Monetario ingessato, forte ricorso a depositi, attesa taglio Bce

MILANO, 22 dicembre (Reuters) - Il mercato interbancario è ingessato, complici il clima pre-festivo e l‘avvicinarsi della chiusura di fine anno e preferisce far abbondante ricorso ai depositi overnight. Forti le aspettative del mercato per un nuovo taglio dei tassi da parte della Bce a gennaio.

I tesorieri dicono che il clima è diventato decisamente ‘natalizio’ e che ormai si scambiano pochissimi contratti persino sull‘overnight, unica scadenza considerata ultimamente. “Tutti sono fermi. Si vede solo qualche quotazione indicativa, scambi ridottissimi. Si aspetta la sera per aggiustarsi con le standing facilities” dice un tesoriere.

La Bce stamane ha collocato un nuovo p/t settimanale, in linea con le attese.

Sul mercato il tasso overnight a metà seduta viene indicato a cavallo del 2%. Il 2% è il tasso a cui vengono remunerati i depositi overnight, mentre il tasso di riferimento è al 2,50%.

Le banche invece che prestare fondi alle loro controparti preferiscono affidarle a fine giornata alla Bce, anche se a un tasso di 50 pb sotto il tasso di riferimento.

I depositi overnight presso la Banca centrale europea, remunerati al tasso penalizzante del 2%, venerdì sera sono balzati a 230,668 mld dai 206,073 mld di euro di giovedì. Il mese scorso avevano toccato un massimo storico a 297,4 mld.

Dal 21 gennaio la penalizzazione verrà riportata a 100 pb come era stato fino allo scorso 9 ottobre.

“Può essere che i depositi diminuiranno un poco dopo quel provvedimento, ma non mi aspetto una rivoluzione” dice un altro tesoriere.

Oggi la Bce ha collocato tramite il consueto p/t settimanale tutti i 223,7 mld di euro chiesti da 640 banche a un tasso fisso del 2,50%.

EURIBOR IN CALO, SI AVVICiNA A SOGLIA 3%

Continua la discesa del tasso euribor con la scadenza a tre mesi fissato oggi a 3,053%, il livello più basso dal 3,041% fissato il 27 giugno 2006 EURIBOR3MD=, da 3,082% del fix di venerdì. Stamane il tasso dell‘Eonia swap (Ois) a tre mesi è sceso a 1,799% da 1,802% venerdì con un differenziale rispetto al tasso euribor della stessa scadenza a 125,4 pb da 128 pb venerdì.

Il mercato si aspetta un nuovo, consistente taglio dei tassi a gennaio. In caso di taglio l‘80% di probabilità è per un nuovo livello del tasso di riferimento per la zona euro a 1,75% dall‘attuale 2,50% ECBWATCH (il restante 20% per un calo al 2%).

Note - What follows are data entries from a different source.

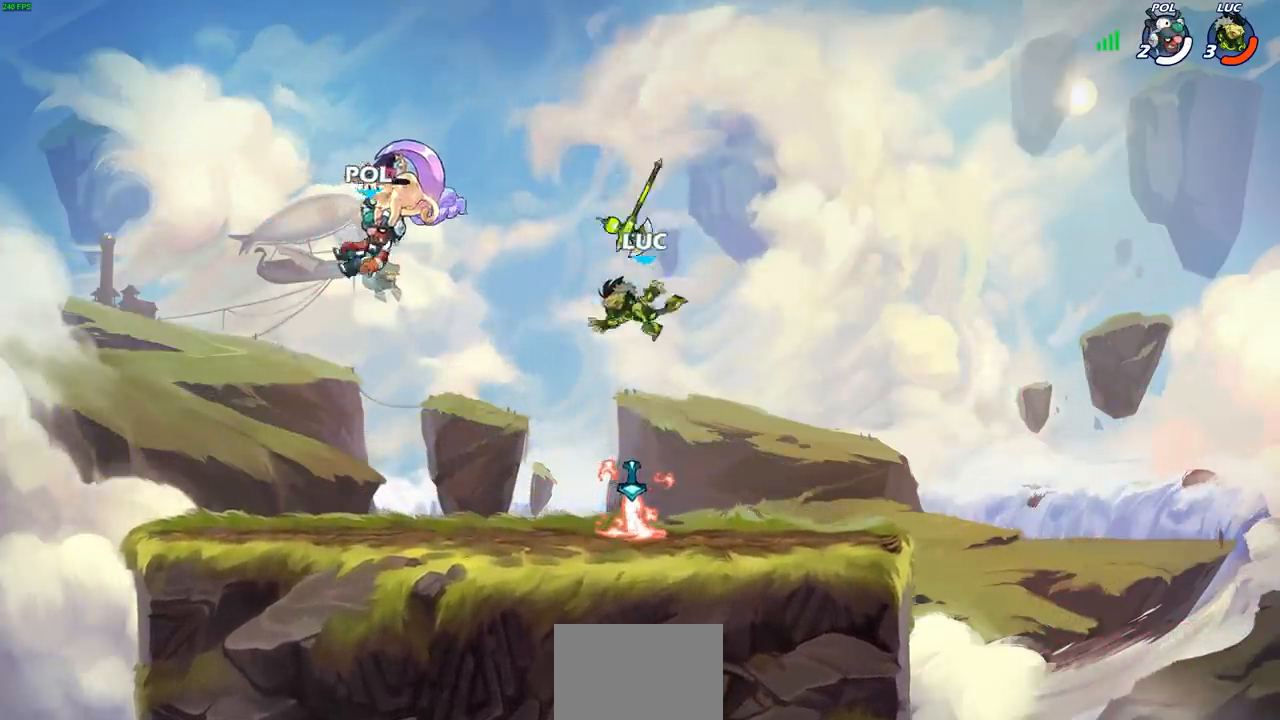
{"buttons": [], "left_stick": "center", "right_stick": "center", "events": [[283, "R1", "down"], [383, "R1", "up"]]}
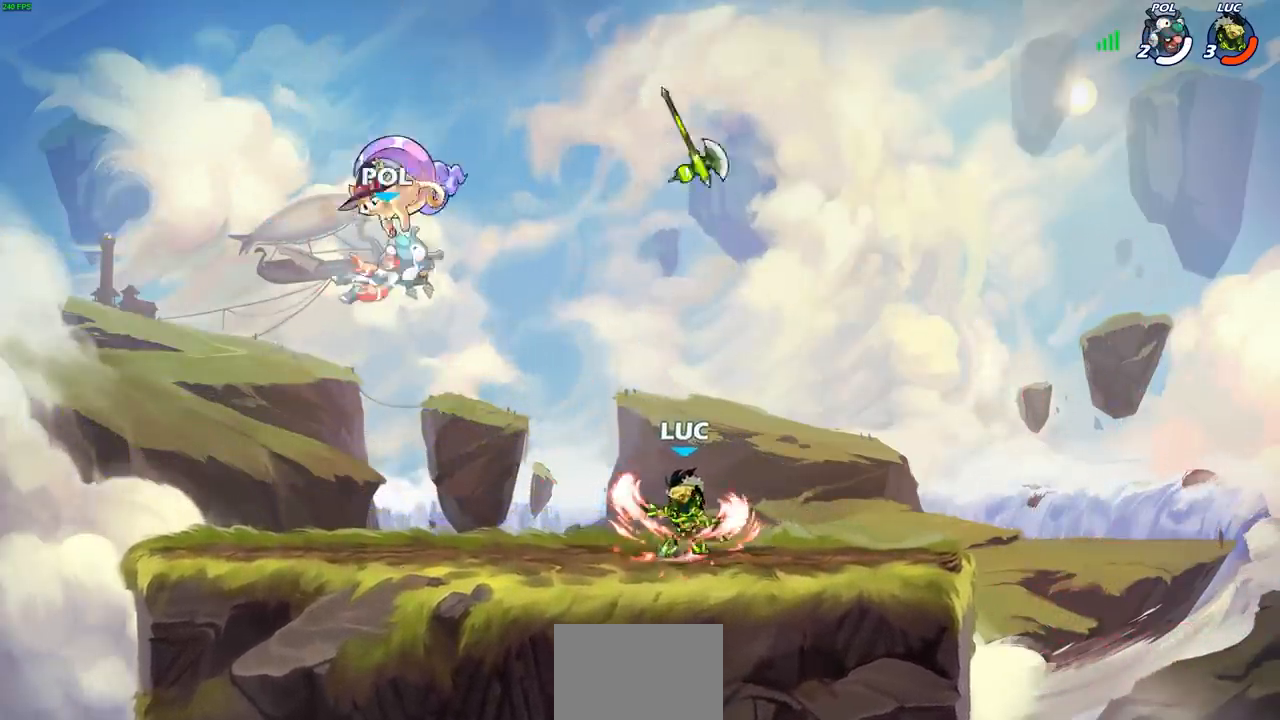
{"buttons": [], "left_stick": "up", "right_stick": "center", "events": [[367, "CROSS", "down"], [367, "left_stick", "up"], [400, "R1", "down"], [450, "CROSS", "up"], [483, "R1", "up"]]}
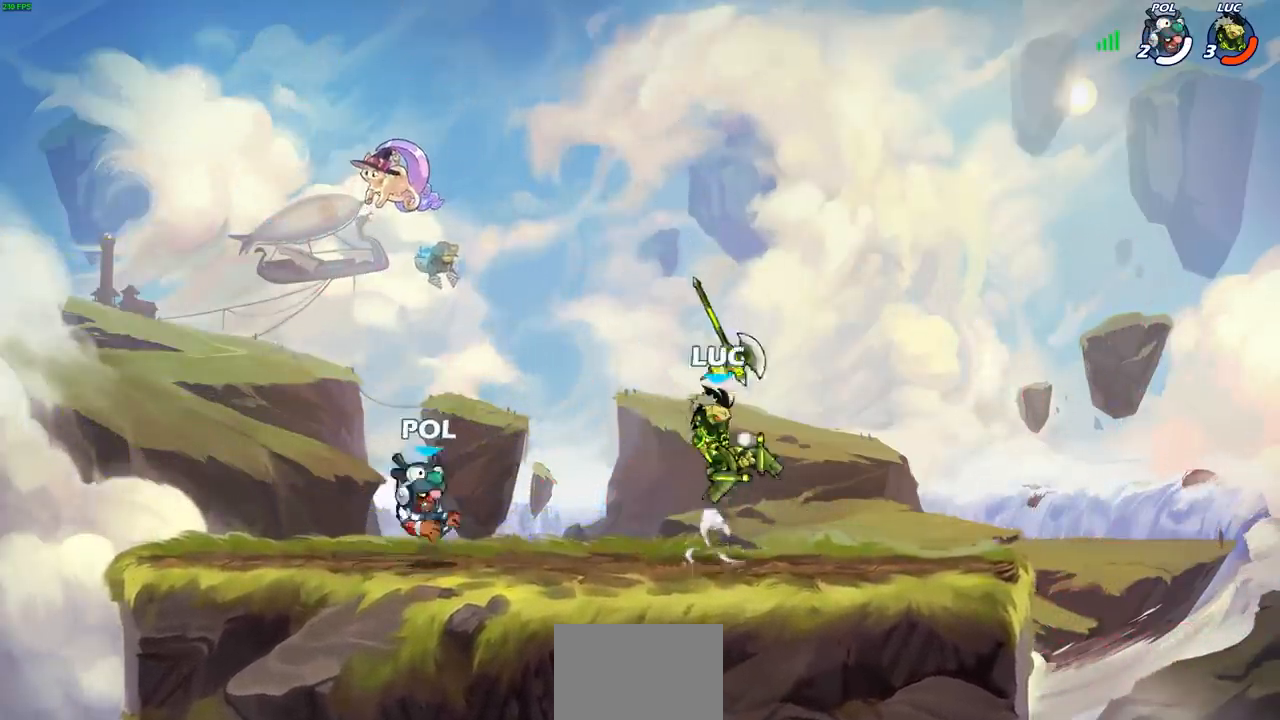
{"buttons": [], "left_stick": "down-right", "right_stick": "center", "events": [[50, "left_stick", "center"], [383, "left_stick", "down-right"]]}
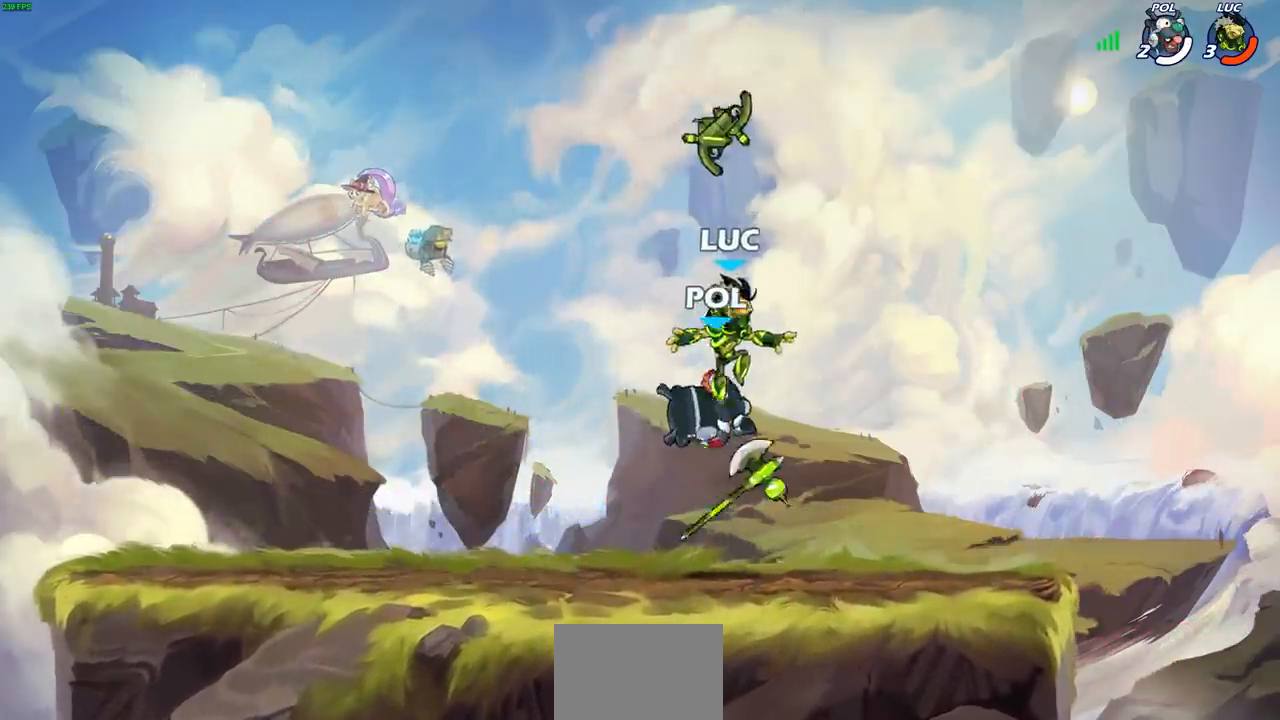
{"buttons": [], "left_stick": "center", "right_stick": "center", "events": [[300, "left_stick", "center"]]}
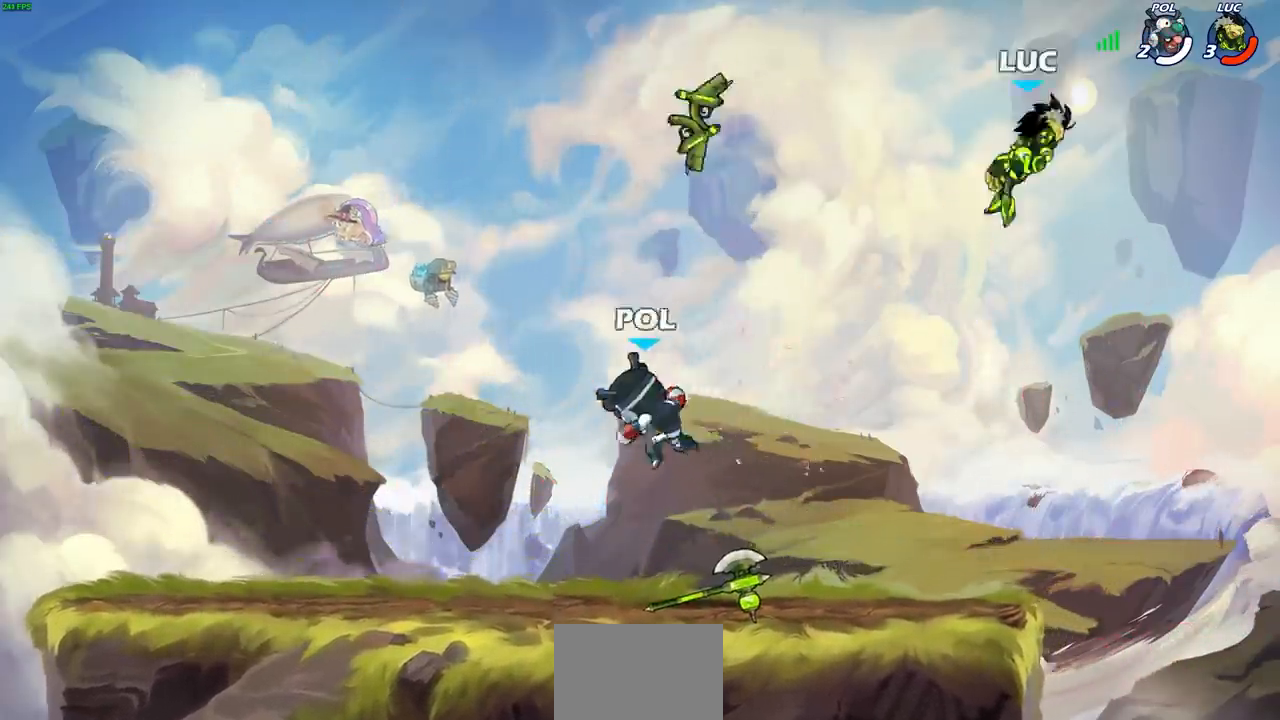
{"buttons": [], "left_stick": "left", "right_stick": "center", "events": [[17, "left_stick", "left"], [217, "R2", "down"], [483, "R2", "up"]]}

Del resto ieri anche Miguel Angel Fernandez Ordonez, membro del consiglio governativo della Bce ha detto in un‘intervista a El Pais, che c’è la possibilità che la Banca centrale europea abbassi i tassi di interesse alla prossima riunione di gennaio se l‘inflazione scenderà verso il target del 2%.

Attorno alle 12,30 il derivato sull‘Euribor a marzo FEIH9 è a 97,640 in rialzo di 0,020. Giugno FEIM9 è a 97,825% (+0,05).

Ulteriori dettagli sulla liquidità in Europa e in Italia alle pagine Reuters ECB40 e BITS.